§ Extracted entries:
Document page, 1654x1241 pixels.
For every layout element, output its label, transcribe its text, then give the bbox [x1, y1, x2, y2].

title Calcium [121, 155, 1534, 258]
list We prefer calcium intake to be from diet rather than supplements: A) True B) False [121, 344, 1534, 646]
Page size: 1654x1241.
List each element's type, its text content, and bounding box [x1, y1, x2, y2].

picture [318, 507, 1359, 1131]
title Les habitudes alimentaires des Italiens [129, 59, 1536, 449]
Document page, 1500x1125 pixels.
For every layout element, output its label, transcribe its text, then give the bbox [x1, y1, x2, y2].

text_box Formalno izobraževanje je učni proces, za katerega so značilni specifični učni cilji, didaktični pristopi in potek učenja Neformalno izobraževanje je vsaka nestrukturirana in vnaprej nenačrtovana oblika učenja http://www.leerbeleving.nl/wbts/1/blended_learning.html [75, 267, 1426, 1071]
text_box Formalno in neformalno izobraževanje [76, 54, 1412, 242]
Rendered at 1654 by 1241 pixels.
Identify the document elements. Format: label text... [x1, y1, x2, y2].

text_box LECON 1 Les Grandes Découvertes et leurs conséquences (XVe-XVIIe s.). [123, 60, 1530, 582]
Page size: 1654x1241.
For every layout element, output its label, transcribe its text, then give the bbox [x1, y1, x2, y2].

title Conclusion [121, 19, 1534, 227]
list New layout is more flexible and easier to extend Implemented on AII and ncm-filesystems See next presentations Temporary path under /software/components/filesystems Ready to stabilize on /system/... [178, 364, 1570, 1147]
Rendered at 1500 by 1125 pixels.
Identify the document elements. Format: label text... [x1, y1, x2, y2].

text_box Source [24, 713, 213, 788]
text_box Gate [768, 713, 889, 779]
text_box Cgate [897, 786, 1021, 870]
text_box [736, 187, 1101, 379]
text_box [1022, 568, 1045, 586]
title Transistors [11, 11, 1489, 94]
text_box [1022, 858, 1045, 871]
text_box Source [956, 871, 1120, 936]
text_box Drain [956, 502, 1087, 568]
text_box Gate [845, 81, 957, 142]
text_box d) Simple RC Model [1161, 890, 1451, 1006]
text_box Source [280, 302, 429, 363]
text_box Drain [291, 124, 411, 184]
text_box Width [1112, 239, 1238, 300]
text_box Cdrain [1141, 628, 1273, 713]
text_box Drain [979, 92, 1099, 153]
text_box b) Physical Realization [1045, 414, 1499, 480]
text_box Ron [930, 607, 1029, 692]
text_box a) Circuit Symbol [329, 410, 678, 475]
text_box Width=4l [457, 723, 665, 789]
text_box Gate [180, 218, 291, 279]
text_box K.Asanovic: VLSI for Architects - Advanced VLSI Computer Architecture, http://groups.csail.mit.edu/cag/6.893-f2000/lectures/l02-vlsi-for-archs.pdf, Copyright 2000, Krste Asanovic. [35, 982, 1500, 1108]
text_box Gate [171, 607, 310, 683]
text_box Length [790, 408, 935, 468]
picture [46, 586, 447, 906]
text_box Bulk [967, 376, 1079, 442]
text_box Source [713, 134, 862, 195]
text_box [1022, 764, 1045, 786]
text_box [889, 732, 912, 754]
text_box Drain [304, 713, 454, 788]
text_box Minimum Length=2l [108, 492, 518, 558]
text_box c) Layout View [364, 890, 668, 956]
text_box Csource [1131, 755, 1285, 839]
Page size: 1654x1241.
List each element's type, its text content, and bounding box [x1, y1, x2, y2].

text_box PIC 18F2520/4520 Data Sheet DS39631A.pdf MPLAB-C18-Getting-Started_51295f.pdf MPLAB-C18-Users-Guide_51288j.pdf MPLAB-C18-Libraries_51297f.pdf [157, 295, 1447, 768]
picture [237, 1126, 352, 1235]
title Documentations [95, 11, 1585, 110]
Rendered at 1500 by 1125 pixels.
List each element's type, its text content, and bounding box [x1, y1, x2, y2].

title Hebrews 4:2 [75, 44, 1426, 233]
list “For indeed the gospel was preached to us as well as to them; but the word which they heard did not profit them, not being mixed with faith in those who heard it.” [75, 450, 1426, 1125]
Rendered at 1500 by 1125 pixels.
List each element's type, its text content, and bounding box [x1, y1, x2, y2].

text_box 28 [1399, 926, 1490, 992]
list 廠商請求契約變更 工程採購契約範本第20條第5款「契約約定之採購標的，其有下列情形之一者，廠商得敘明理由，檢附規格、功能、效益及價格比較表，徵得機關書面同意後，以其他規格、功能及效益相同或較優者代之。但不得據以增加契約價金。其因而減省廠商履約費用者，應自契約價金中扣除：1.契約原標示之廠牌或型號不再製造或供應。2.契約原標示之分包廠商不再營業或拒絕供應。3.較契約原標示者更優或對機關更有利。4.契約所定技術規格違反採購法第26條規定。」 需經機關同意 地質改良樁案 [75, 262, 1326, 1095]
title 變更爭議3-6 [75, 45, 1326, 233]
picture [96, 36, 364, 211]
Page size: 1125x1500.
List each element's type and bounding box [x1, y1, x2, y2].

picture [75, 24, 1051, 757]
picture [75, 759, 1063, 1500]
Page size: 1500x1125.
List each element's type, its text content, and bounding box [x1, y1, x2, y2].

§ Stated task:
Revise the data above by replacing every "bounding box" with "enclosing box", leaving everything else unchanged.

§ Output of the task:
Document page, 1654x1241 pixels.
For every layout element, output its label, transcribe its text, then give the bbox [x1, y1, x2, y2].

title Calcium [121, 155, 1534, 258]
list We prefer calcium intake to be from diet rather than supplements: A) True B) False [121, 344, 1534, 646]
Page size: 1654x1241.
List each element's type, its text content, and enclosing box [x1, y1, x2, y2].

picture [318, 507, 1359, 1131]
title Les habitudes alimentaires des Italiens [129, 59, 1536, 449]
Document page, 1500x1125 pixels.
For every layout element, output its label, transcribe its text, then give the bbox [x1, y1, x2, y2].

text_box Formalno izobraževanje je učni proces, za katerega so značilni specifični učni cilji, didaktični pristopi in potek učenja Neformalno izobraževanje je vsaka nestrukturirana in vnaprej nenačrtovana oblika učenja http://www.leerbeleving.nl/wbts/1/blended_learning.html [75, 267, 1426, 1071]
text_box Formalno in neformalno izobraževanje [76, 54, 1412, 242]
Rendered at 1654 by 1241 pixels.
Identify the document elements. Format: label text... [x1, y1, x2, y2].

text_box LECON 1 Les Grandes Découvertes et leurs conséquences (XVe-XVIIe s.). [123, 60, 1530, 582]
Page size: 1654x1241.
For every layout element, output its label, transcribe its text, then give the bbox [x1, y1, x2, y2].

title Conclusion [121, 19, 1534, 227]
list New layout is more flexible and easier to extend Implemented on AII and ncm-filesystems See next presentations Temporary path under /software/components/filesystems Ready to stabilize on /system/... [178, 364, 1570, 1147]
Rendered at 1500 by 1125 pixels.
Identify the document elements. Format: label text... [x1, y1, x2, y2].

text_box Source [24, 713, 213, 788]
text_box Gate [768, 713, 889, 779]
text_box Cgate [897, 786, 1021, 870]
text_box [736, 187, 1101, 379]
text_box [1022, 568, 1045, 586]
title Transistors [11, 11, 1489, 94]
text_box [1022, 858, 1045, 871]
text_box Source [956, 871, 1120, 936]
text_box Drain [956, 502, 1087, 568]
text_box Gate [845, 81, 957, 142]
text_box d) Simple RC Model [1161, 890, 1451, 1006]
text_box Source [280, 302, 429, 363]
text_box Drain [291, 124, 411, 184]
text_box Width [1112, 239, 1238, 300]
text_box Cdrain [1141, 628, 1273, 713]
text_box Drain [979, 92, 1099, 153]
text_box b) Physical Realization [1045, 414, 1499, 480]
text_box Ron [930, 607, 1029, 692]
text_box a) Circuit Symbol [329, 410, 678, 475]
text_box Width=4l [457, 723, 665, 789]
text_box Gate [180, 218, 291, 279]
text_box K.Asanovic: VLSI for Architects - Advanced VLSI Computer Architecture, http://groups.csail.mit.edu/cag/6.893-f2000/lectures/l02-vlsi-for-archs.pdf, Copyright 2000, Krste Asanovic. [35, 982, 1500, 1108]
text_box Gate [171, 607, 310, 683]
text_box Length [790, 408, 935, 468]
picture [46, 586, 447, 906]
text_box Bulk [967, 376, 1079, 442]
text_box Source [713, 134, 862, 195]
text_box [1022, 764, 1045, 786]
text_box [889, 732, 912, 754]
text_box Drain [304, 713, 454, 788]
text_box Minimum Length=2l [108, 492, 518, 558]
text_box c) Layout View [364, 890, 668, 956]
text_box Csource [1131, 755, 1285, 839]
Page size: 1654x1241.
List each element's type, its text content, and enclosing box [x1, y1, x2, y2].

text_box PIC 18F2520/4520 Data Sheet DS39631A.pdf MPLAB-C18-Getting-Started_51295f.pdf MPLAB-C18-Users-Guide_51288j.pdf MPLAB-C18-Libraries_51297f.pdf [157, 295, 1447, 768]
picture [237, 1126, 352, 1235]
title Documentations [95, 11, 1585, 110]
Rendered at 1500 by 1125 pixels.
List each element's type, its text content, and enclosing box [x1, y1, x2, y2].

title Hebrews 4:2 [75, 44, 1426, 233]
list “For indeed the gospel was preached to us as well as to them; but the word which they heard did not profit them, not being mixed with faith in those who heard it.” [75, 450, 1426, 1125]
Rendered at 1500 by 1125 pixels.
List each element's type, its text content, and enclosing box [x1, y1, x2, y2].

text_box 28 [1399, 926, 1490, 992]
list 廠商請求契約變更 工程採購契約範本第20條第5款「契約約定之採購標的，其有下列情形之一者，廠商得敘明理由，檢附規格、功能、效益及價格比較表，徵得機關書面同意後，以其他規格、功能及效益相同或較優者代之。但不得據以增加契約價金。其因而減省廠商履約費用者，應自契約價金中扣除：1.契約原標示之廠牌或型號不再製造或供應。2.契約原標示之分包廠商不再營業或拒絕供應。3.較契約原標示者更優或對機關更有利。4.契約所定技術規格違反採購法第26條規定。」 需經機關同意 地質改良樁案 [75, 262, 1326, 1095]
title 變更爭議3-6 [75, 45, 1326, 233]
picture [96, 36, 364, 211]
Page size: 1125x1500.
List each element's type and enclosing box [x1, y1, x2, y2].

picture [75, 24, 1051, 757]
picture [75, 759, 1063, 1500]
Page size: 1500x1125.
List each element's type, its text content, and enclosing box [x1, y1, x2, y2].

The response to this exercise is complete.